[Stored entries]
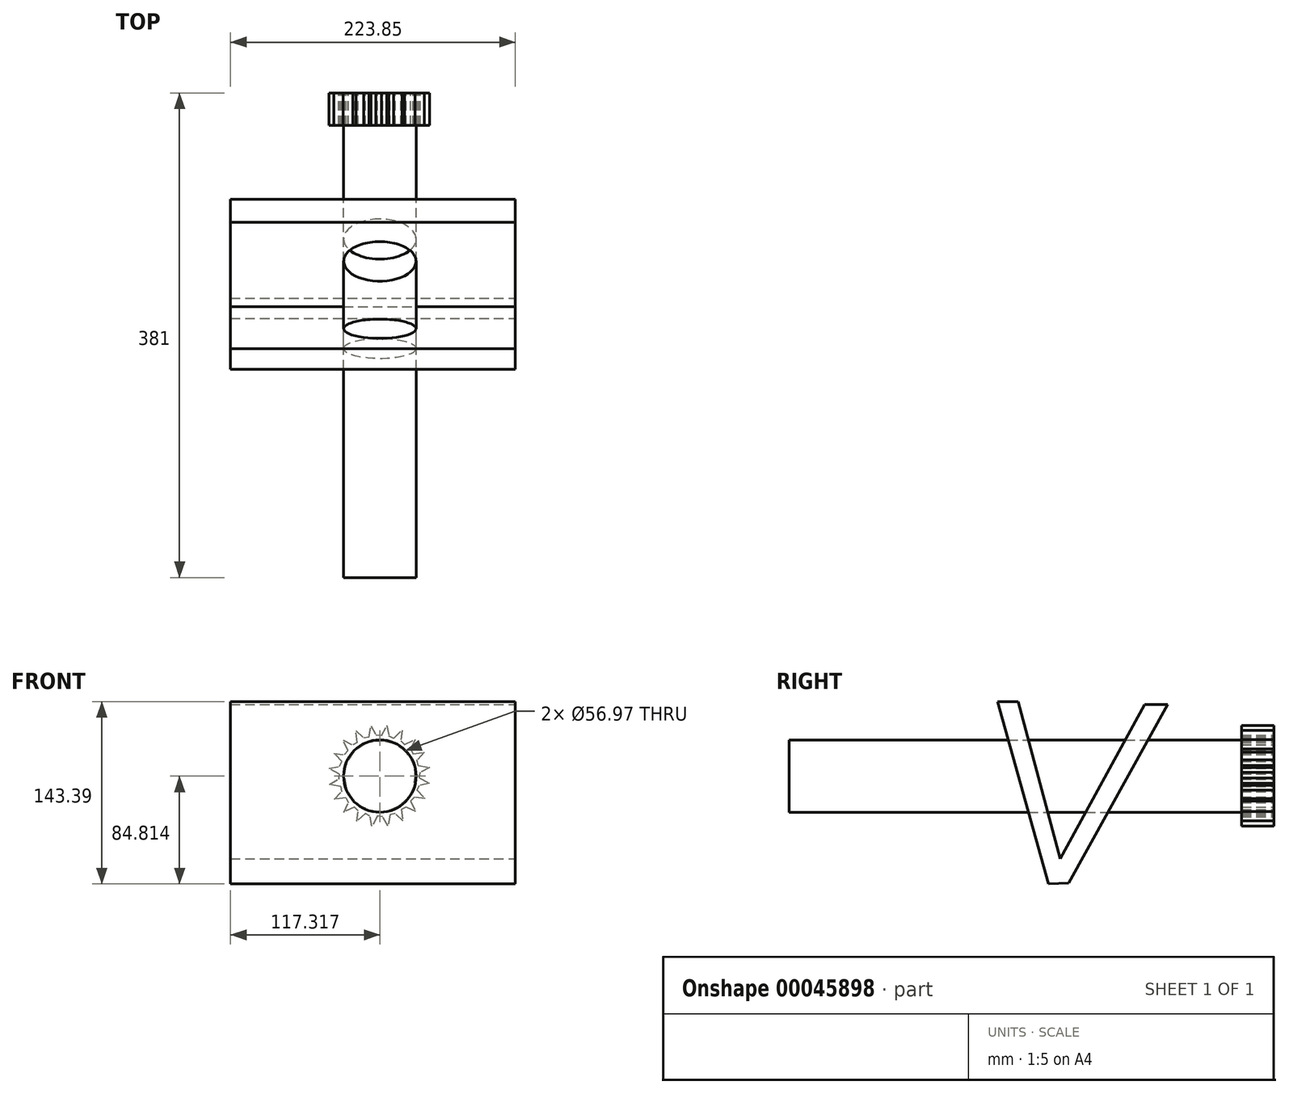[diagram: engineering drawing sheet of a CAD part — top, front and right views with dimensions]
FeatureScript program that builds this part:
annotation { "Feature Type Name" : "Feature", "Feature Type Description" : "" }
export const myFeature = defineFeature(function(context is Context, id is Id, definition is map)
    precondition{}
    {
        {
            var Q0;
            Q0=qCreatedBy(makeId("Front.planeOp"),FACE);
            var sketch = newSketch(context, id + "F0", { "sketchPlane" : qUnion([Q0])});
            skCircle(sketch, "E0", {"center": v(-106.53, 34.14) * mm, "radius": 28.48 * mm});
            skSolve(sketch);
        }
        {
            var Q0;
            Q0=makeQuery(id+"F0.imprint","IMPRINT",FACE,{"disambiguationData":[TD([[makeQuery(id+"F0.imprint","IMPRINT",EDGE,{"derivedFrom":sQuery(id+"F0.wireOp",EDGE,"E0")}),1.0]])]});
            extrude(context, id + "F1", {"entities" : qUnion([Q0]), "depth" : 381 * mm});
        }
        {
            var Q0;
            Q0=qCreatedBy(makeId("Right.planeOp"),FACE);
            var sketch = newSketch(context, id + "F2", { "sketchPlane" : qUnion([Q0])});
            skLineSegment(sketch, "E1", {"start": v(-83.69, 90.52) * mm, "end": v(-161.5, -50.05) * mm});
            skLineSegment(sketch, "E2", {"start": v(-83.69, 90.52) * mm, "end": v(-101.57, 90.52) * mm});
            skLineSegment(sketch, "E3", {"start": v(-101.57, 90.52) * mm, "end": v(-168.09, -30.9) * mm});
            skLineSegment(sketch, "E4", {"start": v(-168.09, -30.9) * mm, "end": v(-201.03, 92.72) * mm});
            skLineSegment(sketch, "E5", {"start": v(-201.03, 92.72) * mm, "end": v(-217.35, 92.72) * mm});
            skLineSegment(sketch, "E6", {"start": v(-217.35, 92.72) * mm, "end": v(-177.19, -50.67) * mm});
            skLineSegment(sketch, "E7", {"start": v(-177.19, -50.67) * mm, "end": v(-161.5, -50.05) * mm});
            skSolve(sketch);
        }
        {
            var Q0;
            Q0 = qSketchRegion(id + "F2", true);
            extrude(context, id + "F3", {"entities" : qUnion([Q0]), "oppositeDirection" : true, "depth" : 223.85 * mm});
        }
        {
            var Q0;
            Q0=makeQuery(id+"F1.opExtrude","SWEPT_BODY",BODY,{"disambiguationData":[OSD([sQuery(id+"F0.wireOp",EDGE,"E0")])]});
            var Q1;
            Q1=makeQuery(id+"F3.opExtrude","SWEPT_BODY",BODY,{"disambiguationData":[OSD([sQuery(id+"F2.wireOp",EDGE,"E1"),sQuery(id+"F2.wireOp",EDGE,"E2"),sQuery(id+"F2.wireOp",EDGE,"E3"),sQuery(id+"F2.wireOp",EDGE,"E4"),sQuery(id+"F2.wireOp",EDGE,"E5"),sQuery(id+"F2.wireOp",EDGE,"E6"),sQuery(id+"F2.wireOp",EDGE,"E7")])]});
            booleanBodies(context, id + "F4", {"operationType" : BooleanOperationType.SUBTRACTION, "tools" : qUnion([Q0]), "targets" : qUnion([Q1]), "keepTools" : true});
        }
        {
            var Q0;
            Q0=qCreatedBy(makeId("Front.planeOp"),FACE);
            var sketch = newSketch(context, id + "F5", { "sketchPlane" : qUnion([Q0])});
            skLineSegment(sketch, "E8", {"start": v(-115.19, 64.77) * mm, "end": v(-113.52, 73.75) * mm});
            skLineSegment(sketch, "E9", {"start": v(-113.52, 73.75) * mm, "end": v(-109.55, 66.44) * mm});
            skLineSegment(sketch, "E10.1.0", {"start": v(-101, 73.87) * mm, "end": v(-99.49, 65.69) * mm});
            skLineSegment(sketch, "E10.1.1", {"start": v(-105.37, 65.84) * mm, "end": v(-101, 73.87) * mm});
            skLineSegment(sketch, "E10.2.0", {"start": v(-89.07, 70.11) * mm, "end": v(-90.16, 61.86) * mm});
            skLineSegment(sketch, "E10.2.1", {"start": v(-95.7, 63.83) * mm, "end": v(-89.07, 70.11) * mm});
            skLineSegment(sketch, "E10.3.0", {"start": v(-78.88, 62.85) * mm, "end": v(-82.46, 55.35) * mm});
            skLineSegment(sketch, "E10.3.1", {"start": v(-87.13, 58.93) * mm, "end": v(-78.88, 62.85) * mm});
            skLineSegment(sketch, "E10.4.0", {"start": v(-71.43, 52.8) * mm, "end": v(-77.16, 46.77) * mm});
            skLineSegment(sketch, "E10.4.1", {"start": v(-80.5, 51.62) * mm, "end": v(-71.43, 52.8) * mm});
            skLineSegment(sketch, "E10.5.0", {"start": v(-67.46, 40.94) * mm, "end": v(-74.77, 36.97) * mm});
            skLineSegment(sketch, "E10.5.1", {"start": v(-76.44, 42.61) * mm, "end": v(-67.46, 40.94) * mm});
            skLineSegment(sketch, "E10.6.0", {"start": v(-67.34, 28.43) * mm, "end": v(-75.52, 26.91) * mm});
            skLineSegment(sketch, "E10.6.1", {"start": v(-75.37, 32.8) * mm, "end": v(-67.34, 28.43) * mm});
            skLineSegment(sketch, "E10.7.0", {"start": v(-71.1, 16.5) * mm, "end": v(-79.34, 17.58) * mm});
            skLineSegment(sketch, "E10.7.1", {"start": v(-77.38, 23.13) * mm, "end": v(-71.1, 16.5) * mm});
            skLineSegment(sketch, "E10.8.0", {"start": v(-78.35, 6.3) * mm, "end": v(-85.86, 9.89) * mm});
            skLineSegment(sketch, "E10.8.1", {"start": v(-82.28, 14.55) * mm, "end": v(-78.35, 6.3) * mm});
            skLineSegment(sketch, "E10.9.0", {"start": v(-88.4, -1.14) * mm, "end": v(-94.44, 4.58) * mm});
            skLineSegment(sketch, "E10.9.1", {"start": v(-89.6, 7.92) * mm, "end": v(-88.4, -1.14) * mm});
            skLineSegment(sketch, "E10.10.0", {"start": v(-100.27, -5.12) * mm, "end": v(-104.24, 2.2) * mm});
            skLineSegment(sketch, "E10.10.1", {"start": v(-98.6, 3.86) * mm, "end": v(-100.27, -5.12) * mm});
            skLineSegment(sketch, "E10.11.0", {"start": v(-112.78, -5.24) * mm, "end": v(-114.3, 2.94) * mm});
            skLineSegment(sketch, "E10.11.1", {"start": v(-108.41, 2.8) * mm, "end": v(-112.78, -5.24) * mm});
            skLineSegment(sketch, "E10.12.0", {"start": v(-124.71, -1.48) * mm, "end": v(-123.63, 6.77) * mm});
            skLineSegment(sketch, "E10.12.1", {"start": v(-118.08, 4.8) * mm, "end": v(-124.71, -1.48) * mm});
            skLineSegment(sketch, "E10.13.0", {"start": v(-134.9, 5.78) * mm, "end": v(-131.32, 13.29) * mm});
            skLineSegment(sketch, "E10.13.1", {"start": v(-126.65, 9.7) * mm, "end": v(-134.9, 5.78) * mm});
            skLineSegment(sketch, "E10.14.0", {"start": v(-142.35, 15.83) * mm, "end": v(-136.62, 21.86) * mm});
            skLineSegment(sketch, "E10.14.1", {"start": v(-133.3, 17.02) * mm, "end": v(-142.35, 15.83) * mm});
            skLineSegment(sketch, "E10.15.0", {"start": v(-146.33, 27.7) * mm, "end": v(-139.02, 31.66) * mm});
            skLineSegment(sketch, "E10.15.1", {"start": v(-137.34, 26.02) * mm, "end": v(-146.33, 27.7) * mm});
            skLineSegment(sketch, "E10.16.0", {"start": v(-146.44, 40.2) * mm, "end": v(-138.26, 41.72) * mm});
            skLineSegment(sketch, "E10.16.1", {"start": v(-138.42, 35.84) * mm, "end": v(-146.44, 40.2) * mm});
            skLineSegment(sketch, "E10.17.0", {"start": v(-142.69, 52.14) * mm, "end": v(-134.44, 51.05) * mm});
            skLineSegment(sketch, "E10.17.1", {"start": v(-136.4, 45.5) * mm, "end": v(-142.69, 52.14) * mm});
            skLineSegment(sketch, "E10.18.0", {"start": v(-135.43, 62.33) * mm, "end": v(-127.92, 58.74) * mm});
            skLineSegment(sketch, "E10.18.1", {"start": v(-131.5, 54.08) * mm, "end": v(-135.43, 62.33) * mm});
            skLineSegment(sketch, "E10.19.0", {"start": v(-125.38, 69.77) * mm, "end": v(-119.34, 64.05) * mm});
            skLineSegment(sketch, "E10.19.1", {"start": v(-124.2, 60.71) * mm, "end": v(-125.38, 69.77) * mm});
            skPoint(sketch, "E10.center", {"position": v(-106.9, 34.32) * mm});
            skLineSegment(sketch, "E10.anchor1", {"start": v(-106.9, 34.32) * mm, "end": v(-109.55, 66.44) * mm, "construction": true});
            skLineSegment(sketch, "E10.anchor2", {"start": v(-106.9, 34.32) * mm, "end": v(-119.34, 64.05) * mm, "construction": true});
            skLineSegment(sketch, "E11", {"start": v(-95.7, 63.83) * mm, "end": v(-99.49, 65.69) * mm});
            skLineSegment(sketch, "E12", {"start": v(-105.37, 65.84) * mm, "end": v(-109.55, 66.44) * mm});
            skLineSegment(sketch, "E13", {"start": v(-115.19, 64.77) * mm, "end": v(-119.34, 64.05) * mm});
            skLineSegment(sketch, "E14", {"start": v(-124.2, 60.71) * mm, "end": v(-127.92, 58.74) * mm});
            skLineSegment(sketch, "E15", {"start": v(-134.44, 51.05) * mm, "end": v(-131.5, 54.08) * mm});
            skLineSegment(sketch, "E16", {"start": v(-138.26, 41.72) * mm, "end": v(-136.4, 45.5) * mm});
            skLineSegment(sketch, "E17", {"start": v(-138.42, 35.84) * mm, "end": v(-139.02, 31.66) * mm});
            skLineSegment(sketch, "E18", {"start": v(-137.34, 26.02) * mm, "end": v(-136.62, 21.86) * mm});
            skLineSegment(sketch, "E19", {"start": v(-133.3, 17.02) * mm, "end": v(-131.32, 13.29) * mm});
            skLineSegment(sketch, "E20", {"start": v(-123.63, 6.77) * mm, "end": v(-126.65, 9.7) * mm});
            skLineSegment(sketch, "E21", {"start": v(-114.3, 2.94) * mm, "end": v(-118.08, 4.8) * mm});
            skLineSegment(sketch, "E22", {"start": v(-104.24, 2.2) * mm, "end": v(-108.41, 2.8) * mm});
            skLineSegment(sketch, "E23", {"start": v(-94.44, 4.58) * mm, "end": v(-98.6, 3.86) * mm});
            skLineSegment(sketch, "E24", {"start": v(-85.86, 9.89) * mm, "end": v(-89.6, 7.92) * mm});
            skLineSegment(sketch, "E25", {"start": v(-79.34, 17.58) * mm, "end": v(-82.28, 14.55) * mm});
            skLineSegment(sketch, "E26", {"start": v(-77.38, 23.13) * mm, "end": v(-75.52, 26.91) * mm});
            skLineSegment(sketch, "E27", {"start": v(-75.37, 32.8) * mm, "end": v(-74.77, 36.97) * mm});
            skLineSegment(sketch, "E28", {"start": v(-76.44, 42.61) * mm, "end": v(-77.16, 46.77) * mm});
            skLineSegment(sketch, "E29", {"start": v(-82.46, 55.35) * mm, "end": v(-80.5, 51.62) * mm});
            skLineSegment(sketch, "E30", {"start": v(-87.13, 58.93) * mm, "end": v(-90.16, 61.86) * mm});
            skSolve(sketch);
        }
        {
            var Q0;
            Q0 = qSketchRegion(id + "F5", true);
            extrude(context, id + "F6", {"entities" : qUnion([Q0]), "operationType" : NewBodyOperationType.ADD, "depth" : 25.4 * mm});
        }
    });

**Instructions for the task**
How many of the lines above contain the string "construction"? Reply with the number alone.

**Exercise result**
2